▶ **Task description**:
Copy each line of the listing where the word "человека" can be found.

▶ **Data for analysis**:
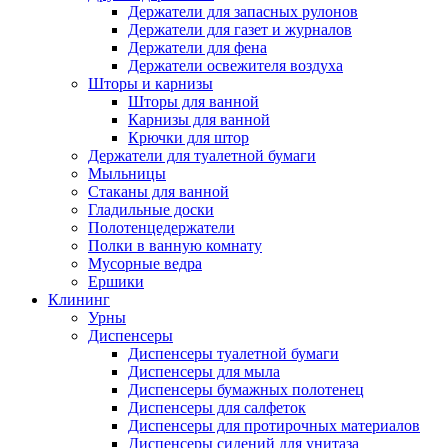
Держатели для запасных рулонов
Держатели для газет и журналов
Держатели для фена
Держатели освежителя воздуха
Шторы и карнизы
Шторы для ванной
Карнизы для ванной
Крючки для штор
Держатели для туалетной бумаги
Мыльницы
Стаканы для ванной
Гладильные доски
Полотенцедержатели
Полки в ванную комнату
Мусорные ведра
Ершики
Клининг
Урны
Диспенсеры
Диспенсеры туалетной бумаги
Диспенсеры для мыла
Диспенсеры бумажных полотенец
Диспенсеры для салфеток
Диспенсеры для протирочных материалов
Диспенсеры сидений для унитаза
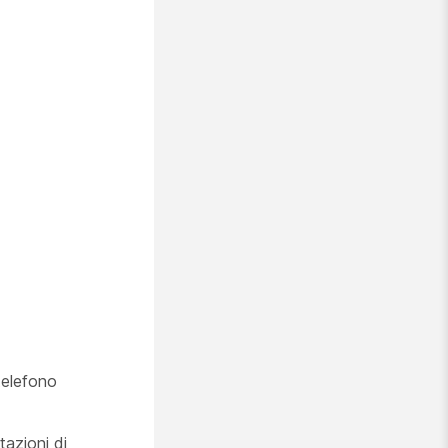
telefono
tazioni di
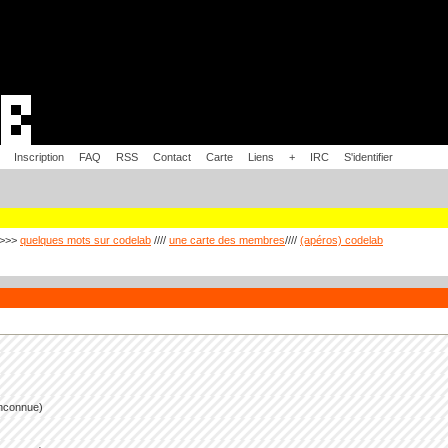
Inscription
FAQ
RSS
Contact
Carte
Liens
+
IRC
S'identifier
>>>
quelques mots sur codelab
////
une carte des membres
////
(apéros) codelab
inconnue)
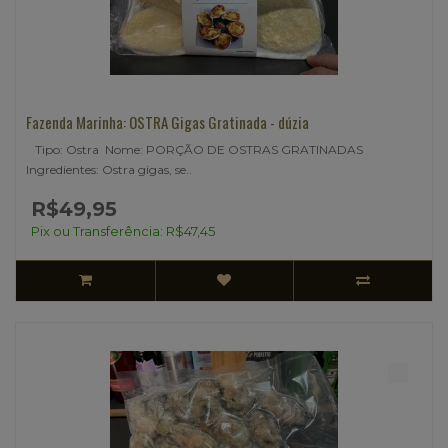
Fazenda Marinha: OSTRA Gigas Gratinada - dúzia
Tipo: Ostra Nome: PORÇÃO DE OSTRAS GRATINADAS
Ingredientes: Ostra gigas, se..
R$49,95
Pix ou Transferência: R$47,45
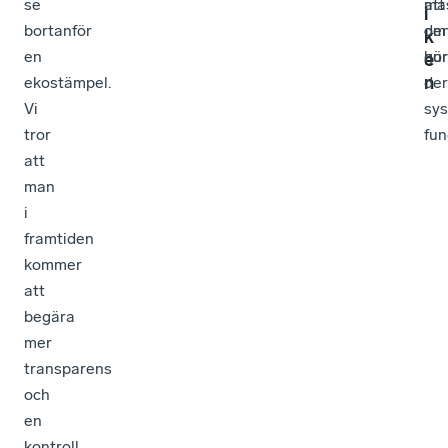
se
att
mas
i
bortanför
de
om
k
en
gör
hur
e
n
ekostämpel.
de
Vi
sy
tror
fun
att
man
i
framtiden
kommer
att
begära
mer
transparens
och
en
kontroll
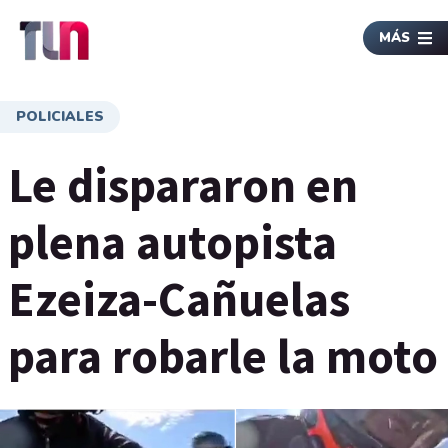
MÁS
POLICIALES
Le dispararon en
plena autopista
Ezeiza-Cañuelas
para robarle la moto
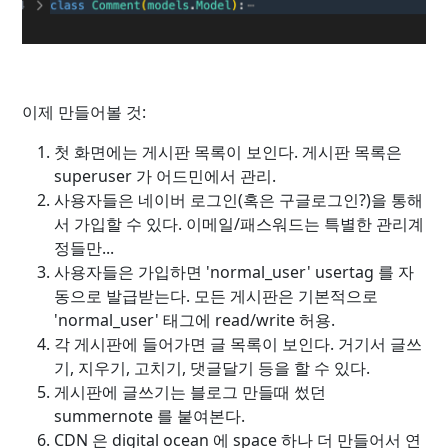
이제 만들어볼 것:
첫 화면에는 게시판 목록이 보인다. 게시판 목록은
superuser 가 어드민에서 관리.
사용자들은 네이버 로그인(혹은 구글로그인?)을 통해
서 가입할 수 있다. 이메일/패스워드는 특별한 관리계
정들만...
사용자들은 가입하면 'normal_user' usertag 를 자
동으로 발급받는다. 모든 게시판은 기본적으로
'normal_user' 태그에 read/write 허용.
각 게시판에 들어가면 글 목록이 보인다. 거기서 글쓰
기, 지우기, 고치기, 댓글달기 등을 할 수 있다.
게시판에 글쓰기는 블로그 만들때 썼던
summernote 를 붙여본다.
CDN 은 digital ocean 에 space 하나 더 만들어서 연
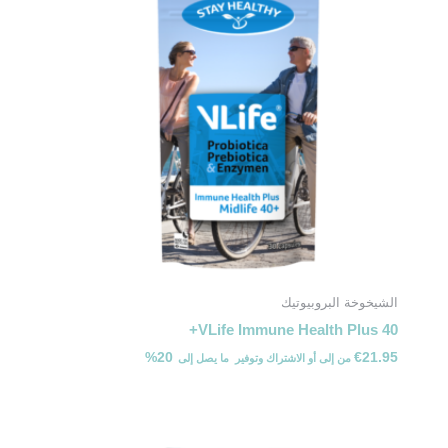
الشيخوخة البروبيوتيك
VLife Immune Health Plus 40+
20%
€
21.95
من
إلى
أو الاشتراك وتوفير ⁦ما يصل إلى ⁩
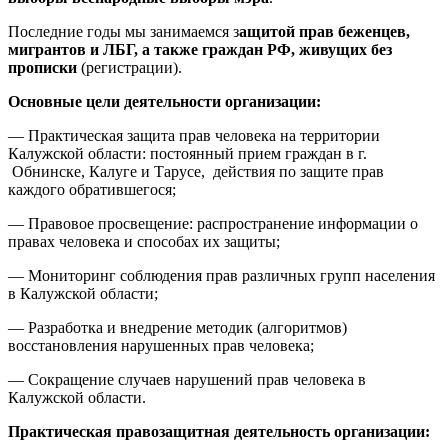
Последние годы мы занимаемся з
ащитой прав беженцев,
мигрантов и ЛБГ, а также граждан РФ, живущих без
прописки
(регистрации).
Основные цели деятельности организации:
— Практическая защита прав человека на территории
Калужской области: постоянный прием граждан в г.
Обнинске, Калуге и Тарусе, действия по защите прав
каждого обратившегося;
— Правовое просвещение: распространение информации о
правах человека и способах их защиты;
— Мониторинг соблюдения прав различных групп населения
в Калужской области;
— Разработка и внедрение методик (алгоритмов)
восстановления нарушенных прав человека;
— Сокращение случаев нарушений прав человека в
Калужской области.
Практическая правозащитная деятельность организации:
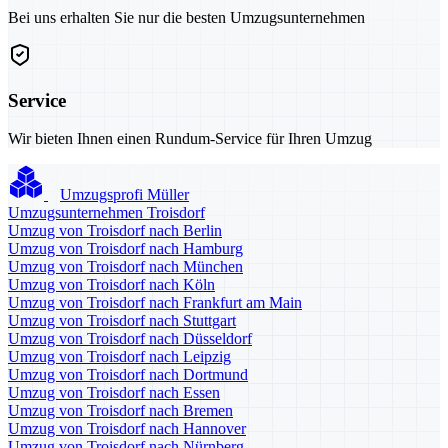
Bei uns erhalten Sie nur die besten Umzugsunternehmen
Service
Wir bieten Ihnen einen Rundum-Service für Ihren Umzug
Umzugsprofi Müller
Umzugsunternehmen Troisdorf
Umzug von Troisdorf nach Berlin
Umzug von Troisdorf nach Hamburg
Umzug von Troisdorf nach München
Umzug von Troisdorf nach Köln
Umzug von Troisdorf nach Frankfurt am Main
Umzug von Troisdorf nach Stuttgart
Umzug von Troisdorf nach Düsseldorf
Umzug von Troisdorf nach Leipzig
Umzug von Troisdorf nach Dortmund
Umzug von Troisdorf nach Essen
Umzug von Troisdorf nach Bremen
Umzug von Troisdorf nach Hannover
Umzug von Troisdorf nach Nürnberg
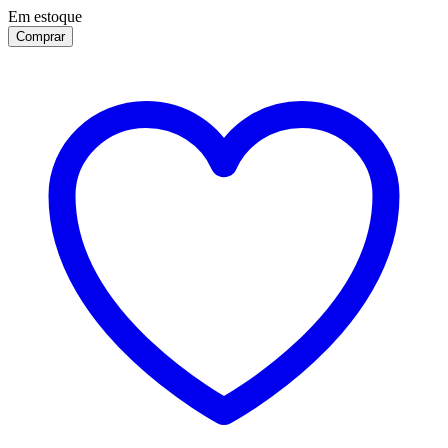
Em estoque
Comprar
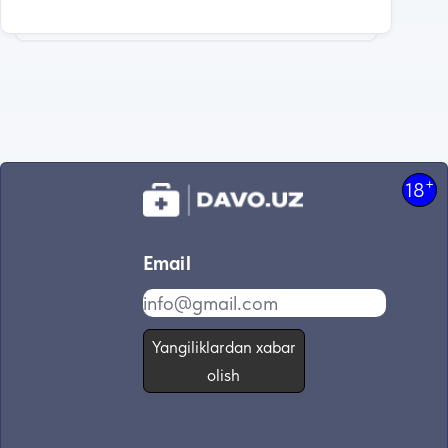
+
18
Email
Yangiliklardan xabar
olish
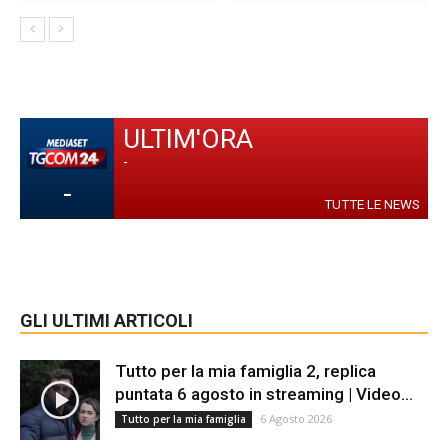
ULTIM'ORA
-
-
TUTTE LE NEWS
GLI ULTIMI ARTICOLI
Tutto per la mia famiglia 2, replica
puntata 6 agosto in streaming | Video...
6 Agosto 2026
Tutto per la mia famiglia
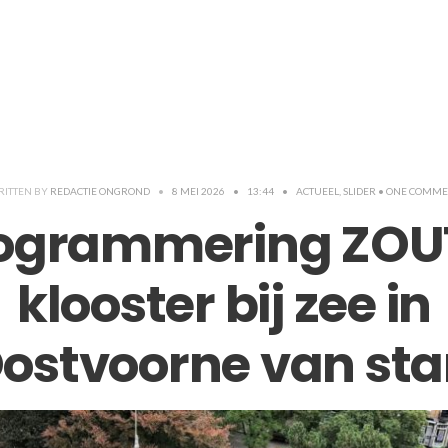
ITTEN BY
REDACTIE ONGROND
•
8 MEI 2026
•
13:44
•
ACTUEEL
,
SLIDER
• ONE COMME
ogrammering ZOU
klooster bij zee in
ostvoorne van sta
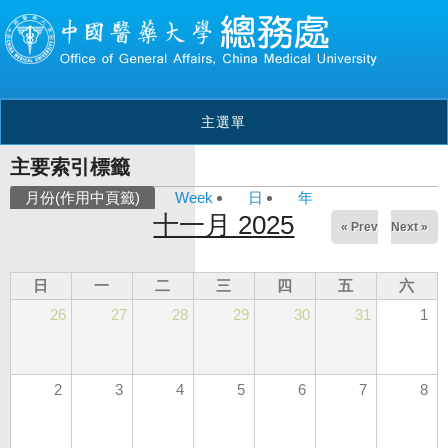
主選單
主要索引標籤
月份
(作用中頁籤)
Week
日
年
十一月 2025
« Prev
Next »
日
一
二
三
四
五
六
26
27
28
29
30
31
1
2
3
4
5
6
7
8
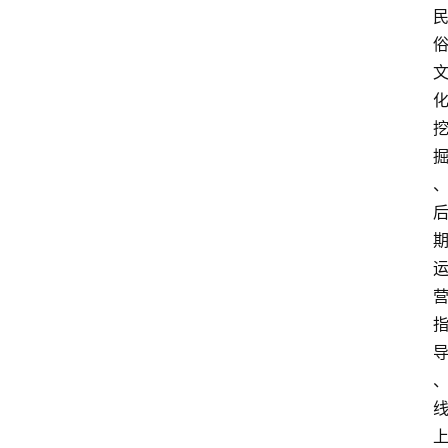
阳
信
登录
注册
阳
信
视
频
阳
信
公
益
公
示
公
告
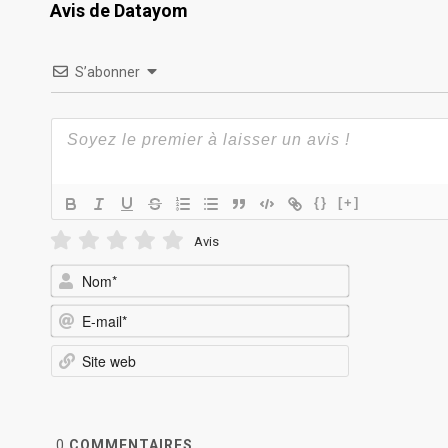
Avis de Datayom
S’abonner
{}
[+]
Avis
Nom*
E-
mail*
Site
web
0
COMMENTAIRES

▶ **Answer to this problem**:
— Практическая защита прав человека на территории
правах человека и способах их защиты;
восстановления нарушенных прав человека;
— Сокращение случаев нарушений прав человека в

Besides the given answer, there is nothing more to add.